* _Exercise objective_:
Every line of the records below from the line with "M 851,1946 L 900,1959 L 885,2016 L 836,2002 Z" up to and including the line with "M 373,328 L 506,220 L 548,192" must be reproduced exactly, and no line outside that range.

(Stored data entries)
━━━━━━━━

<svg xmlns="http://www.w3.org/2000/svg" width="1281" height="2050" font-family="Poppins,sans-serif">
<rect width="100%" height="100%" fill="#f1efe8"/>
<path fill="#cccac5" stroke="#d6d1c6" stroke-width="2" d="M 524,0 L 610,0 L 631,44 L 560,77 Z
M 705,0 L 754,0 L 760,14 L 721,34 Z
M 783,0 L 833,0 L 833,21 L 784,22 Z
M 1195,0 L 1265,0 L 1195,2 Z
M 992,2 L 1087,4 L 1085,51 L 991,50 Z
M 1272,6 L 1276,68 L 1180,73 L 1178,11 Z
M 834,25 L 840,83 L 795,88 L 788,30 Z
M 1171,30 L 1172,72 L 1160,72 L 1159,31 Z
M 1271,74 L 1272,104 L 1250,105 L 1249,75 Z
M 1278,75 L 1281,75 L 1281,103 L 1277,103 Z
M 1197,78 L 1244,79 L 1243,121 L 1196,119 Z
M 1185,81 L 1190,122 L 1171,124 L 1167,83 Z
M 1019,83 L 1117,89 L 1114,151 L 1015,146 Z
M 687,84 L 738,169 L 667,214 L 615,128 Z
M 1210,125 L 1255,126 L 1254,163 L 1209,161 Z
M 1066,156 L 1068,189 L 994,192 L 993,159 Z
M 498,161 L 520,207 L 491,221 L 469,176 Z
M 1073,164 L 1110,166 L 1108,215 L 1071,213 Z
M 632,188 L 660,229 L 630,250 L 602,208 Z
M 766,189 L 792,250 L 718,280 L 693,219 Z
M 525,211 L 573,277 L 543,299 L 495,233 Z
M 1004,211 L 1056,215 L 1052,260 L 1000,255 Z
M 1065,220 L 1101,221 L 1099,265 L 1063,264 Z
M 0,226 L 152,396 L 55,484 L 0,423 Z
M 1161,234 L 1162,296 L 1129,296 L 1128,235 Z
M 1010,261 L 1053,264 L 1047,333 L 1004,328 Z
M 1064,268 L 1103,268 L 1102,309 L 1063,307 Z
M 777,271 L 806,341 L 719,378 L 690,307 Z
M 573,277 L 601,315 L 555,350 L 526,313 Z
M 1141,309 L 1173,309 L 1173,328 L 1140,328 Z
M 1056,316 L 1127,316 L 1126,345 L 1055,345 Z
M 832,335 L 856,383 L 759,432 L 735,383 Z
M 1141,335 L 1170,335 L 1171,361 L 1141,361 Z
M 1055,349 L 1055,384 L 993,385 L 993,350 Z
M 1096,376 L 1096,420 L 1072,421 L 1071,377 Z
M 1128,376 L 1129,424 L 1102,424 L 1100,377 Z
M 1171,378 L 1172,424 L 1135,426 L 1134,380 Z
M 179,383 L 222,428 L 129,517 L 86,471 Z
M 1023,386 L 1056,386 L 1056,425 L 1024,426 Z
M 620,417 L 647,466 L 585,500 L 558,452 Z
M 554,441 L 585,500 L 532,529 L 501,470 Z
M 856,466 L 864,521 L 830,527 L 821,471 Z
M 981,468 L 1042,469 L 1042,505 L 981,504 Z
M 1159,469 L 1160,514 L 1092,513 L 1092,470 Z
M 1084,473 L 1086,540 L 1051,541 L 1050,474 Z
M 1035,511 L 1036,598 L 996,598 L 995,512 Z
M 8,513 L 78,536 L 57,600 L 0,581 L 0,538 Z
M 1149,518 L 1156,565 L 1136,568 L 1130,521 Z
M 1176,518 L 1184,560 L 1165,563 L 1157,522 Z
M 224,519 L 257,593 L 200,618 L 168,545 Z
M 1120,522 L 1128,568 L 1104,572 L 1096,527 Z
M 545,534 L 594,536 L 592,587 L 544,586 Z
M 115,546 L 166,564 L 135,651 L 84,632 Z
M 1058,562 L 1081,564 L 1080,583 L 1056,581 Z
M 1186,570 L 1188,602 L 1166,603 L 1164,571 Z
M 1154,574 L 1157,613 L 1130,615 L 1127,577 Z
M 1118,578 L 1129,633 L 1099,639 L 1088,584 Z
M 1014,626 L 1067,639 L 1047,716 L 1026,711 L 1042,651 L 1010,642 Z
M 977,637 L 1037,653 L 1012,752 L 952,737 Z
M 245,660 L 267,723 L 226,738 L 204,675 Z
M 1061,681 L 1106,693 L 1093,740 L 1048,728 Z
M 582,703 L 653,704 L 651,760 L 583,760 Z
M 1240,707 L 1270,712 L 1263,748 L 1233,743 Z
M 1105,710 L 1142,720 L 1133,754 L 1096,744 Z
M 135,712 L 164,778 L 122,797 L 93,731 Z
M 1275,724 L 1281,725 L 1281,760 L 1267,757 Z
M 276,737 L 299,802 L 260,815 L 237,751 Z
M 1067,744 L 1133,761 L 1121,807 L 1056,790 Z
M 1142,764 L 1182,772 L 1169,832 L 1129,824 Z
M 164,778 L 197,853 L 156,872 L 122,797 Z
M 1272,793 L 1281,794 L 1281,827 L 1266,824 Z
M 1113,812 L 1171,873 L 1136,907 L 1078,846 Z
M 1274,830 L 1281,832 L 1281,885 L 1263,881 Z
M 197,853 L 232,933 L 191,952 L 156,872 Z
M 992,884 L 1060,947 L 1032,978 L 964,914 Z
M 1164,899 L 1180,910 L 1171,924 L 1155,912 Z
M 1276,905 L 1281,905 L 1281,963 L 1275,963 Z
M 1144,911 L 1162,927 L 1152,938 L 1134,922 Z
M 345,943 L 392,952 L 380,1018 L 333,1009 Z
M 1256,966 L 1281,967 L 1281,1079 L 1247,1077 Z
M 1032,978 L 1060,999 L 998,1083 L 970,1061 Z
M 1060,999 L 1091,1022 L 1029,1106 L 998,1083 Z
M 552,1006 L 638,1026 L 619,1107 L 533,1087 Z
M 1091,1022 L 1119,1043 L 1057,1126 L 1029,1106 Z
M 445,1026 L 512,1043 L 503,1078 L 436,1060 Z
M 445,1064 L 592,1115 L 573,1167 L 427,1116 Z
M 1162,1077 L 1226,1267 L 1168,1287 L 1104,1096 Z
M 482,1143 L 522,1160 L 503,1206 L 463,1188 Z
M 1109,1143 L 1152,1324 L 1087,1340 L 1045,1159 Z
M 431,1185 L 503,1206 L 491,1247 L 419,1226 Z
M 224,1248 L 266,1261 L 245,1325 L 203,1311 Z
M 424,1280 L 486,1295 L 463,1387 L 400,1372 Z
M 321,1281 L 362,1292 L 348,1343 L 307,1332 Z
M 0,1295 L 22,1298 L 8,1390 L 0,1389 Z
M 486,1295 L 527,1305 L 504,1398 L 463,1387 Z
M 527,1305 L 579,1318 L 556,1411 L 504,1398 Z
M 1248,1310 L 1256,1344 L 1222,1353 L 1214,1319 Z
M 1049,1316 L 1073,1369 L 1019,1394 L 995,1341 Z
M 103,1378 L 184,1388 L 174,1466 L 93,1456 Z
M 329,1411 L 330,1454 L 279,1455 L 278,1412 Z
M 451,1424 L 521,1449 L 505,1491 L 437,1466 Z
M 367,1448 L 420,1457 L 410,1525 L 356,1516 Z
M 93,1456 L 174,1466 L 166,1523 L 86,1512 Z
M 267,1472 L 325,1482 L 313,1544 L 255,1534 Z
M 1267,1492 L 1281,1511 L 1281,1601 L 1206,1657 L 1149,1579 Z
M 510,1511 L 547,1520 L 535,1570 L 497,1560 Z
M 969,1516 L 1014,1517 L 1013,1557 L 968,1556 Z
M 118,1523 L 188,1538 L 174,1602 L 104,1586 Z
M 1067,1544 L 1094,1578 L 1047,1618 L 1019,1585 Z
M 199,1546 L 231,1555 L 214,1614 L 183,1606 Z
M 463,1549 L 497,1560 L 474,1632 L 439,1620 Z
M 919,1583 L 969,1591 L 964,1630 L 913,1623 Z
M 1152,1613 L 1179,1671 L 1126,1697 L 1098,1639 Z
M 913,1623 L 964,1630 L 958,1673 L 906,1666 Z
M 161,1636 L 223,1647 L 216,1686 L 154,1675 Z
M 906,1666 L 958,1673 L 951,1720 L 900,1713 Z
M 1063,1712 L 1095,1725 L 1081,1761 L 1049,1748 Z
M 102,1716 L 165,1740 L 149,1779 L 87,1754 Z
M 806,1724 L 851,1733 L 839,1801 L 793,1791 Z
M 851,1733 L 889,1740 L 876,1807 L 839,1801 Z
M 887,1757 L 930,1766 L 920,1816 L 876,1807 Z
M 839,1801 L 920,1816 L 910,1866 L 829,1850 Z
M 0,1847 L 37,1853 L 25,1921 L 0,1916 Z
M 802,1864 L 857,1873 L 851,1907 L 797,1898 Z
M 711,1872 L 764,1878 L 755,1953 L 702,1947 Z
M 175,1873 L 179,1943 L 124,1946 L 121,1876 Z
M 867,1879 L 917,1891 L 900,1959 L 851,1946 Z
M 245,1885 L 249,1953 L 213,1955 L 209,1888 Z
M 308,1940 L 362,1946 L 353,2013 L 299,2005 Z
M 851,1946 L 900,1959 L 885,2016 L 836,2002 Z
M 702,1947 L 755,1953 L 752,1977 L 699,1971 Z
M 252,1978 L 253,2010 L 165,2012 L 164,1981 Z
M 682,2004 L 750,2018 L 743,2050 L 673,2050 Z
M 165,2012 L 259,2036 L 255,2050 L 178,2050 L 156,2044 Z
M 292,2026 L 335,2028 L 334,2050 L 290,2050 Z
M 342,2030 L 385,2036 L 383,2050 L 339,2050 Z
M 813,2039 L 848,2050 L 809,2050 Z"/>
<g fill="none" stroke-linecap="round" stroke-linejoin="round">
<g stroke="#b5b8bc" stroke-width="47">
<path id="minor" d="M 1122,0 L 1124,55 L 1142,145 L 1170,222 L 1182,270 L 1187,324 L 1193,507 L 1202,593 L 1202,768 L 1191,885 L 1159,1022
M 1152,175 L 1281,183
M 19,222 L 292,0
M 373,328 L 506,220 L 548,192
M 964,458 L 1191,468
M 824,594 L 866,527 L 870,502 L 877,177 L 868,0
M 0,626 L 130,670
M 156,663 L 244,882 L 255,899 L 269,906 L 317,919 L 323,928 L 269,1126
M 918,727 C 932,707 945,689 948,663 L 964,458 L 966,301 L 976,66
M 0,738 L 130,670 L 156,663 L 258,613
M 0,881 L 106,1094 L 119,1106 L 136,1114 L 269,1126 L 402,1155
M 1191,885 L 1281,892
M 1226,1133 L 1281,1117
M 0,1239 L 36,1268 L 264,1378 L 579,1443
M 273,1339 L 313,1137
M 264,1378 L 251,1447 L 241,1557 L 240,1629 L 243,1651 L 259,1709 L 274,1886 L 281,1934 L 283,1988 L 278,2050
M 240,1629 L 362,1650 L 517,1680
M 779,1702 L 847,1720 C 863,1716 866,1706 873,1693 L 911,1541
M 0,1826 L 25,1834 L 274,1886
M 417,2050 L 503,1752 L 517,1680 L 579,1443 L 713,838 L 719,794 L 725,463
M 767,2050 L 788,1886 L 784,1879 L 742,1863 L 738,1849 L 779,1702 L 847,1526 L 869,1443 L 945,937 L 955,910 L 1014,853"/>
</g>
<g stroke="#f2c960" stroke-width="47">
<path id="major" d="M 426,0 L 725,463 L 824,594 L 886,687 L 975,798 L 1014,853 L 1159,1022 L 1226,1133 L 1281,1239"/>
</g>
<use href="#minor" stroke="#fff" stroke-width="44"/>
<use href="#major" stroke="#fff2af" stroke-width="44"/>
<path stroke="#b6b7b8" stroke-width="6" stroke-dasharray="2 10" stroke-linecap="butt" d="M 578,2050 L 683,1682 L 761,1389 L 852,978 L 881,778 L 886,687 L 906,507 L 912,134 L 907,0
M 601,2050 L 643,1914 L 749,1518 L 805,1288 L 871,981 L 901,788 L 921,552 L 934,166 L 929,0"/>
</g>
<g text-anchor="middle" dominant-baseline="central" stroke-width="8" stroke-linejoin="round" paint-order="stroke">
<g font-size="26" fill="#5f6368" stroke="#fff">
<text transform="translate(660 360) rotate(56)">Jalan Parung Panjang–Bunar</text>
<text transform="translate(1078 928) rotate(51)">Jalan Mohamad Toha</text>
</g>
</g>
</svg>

━━━━━━━━

* _Answer for the task_:
M 851,1946 L 900,1959 L 885,2016 L 836,2002 Z
M 702,1947 L 755,1953 L 752,1977 L 699,1971 Z
M 252,1978 L 253,2010 L 165,2012 L 164,1981 Z
M 682,2004 L 750,2018 L 743,2050 L 673,2050 Z
M 165,2012 L 259,2036 L 255,2050 L 178,2050 L 156,2044 Z
M 292,2026 L 335,2028 L 334,2050 L 290,2050 Z
M 342,2030 L 385,2036 L 383,2050 L 339,2050 Z
M 813,2039 L 848,2050 L 809,2050 Z"/>
<g fill="none" stroke-linecap="round" stroke-linejoin="round">
<g stroke="#b5b8bc" stroke-width="47">
<path id="minor" d="M 1122,0 L 1124,55 L 1142,145 L 1170,222 L 1182,270 L 1187,324 L 1193,507 L 1202,593 L 1202,768 L 1191,885 L 1159,1022
M 1152,175 L 1281,183
M 19,222 L 292,0
M 373,328 L 506,220 L 548,192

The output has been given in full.